ACTIVITY: What does the data read, word for word, from the line containing "for Django 3.0" through its final line? Give those lines only.

(Beginning of PROVIDED ENTRIES)

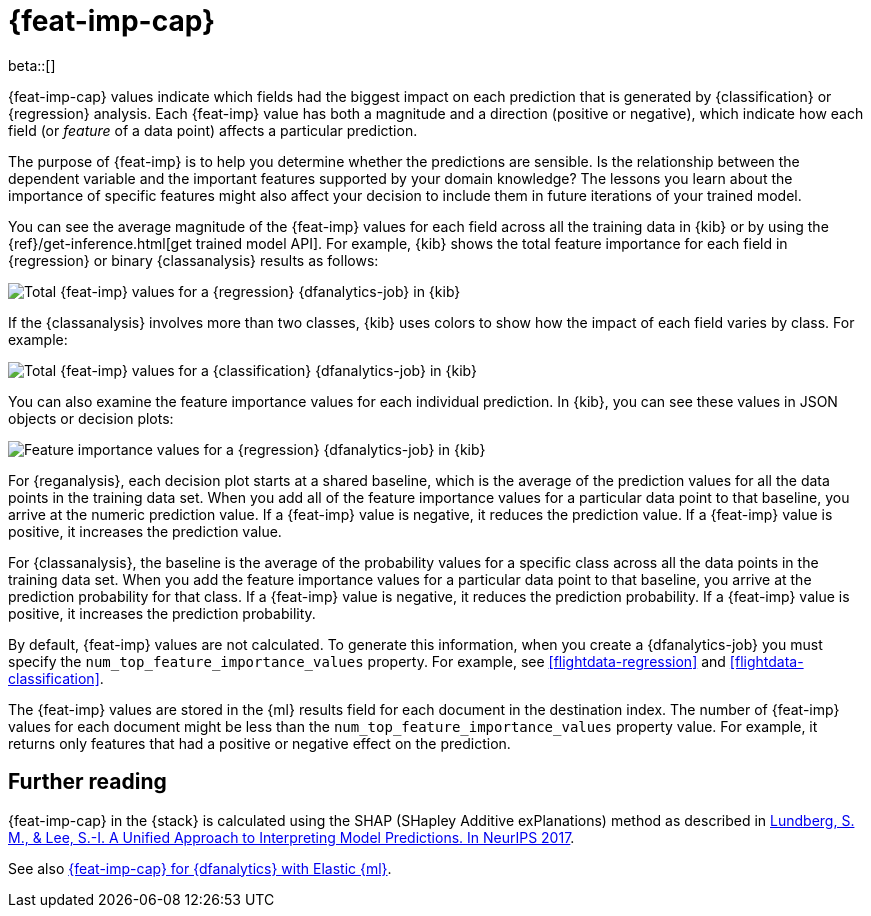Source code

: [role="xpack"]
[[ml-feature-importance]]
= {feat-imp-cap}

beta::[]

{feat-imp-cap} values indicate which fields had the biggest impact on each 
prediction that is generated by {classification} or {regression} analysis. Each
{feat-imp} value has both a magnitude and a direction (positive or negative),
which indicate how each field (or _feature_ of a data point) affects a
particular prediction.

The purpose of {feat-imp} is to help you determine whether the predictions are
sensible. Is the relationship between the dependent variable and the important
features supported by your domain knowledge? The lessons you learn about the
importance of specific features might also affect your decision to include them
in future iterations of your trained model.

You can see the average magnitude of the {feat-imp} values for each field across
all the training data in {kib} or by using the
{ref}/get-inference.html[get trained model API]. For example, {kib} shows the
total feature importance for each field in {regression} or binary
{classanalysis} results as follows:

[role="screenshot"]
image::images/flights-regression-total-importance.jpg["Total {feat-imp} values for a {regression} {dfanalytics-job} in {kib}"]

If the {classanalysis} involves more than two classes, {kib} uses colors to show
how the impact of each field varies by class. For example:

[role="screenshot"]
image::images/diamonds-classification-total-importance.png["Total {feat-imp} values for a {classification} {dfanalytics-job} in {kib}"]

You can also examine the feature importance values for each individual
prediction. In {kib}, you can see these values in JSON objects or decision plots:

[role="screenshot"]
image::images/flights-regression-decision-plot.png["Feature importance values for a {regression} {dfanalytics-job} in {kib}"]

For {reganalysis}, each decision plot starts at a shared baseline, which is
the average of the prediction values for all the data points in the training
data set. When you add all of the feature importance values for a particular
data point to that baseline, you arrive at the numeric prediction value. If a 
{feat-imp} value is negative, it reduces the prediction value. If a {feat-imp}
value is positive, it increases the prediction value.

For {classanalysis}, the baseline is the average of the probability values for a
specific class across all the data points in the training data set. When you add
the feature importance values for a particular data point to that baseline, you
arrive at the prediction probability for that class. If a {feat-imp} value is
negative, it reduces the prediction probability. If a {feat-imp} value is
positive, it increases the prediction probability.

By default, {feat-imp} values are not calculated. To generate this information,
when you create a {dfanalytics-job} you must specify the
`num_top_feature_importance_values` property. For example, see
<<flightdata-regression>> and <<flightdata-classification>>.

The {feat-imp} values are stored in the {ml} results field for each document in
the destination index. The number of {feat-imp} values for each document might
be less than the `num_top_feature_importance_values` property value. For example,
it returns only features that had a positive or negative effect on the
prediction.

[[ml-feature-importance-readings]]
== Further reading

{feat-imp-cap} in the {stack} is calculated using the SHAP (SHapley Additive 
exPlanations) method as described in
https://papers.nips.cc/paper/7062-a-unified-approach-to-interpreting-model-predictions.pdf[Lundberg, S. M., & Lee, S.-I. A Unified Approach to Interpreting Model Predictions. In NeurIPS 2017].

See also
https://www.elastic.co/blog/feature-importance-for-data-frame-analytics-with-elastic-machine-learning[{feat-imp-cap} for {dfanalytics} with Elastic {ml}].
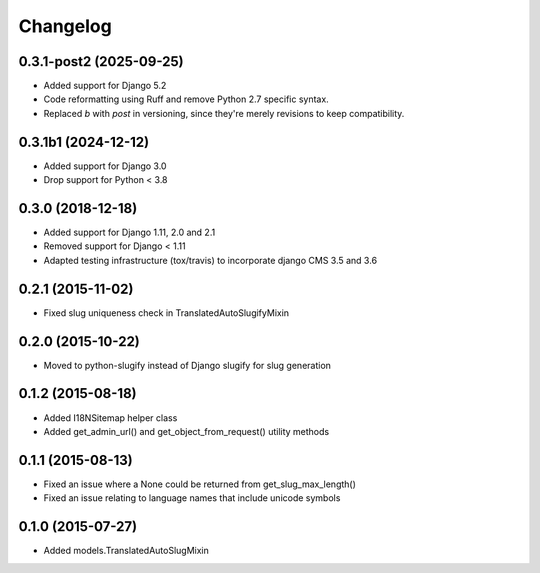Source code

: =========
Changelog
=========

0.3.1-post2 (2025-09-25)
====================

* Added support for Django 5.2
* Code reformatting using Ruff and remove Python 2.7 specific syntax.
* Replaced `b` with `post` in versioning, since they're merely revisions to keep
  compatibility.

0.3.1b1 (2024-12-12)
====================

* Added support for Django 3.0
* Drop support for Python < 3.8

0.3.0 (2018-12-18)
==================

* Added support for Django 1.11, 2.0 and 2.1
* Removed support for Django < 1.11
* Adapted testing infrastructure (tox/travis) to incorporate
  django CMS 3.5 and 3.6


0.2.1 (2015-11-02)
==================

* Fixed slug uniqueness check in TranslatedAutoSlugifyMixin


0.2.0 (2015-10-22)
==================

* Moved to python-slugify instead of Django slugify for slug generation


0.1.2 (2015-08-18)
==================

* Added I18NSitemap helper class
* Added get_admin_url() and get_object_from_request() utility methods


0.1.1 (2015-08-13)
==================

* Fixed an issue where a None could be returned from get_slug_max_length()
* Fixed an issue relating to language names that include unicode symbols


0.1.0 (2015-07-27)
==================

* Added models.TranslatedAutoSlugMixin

(End of PROVIDED ENTRIES)

COMPLETED EXERCISE:
* Added support for Django 3.0
* Drop support for Python < 3.8

0.3.0 (2018-12-18)
==================

* Added support for Django 1.11, 2.0 and 2.1
* Removed support for Django < 1.11
* Adapted testing infrastructure (tox/travis) to incorporate
  django CMS 3.5 and 3.6


0.2.1 (2015-11-02)
==================

* Fixed slug uniqueness check in TranslatedAutoSlugifyMixin


0.2.0 (2015-10-22)
==================

* Moved to python-slugify instead of Django slugify for slug generation


0.1.2 (2015-08-18)
==================

* Added I18NSitemap helper class
* Added get_admin_url() and get_object_from_request() utility methods


0.1.1 (2015-08-13)
==================

* Fixed an issue where a None could be returned from get_slug_max_length()
* Fixed an issue relating to language names that include unicode symbols


0.1.0 (2015-07-27)
==================

* Added models.TranslatedAutoSlugMixin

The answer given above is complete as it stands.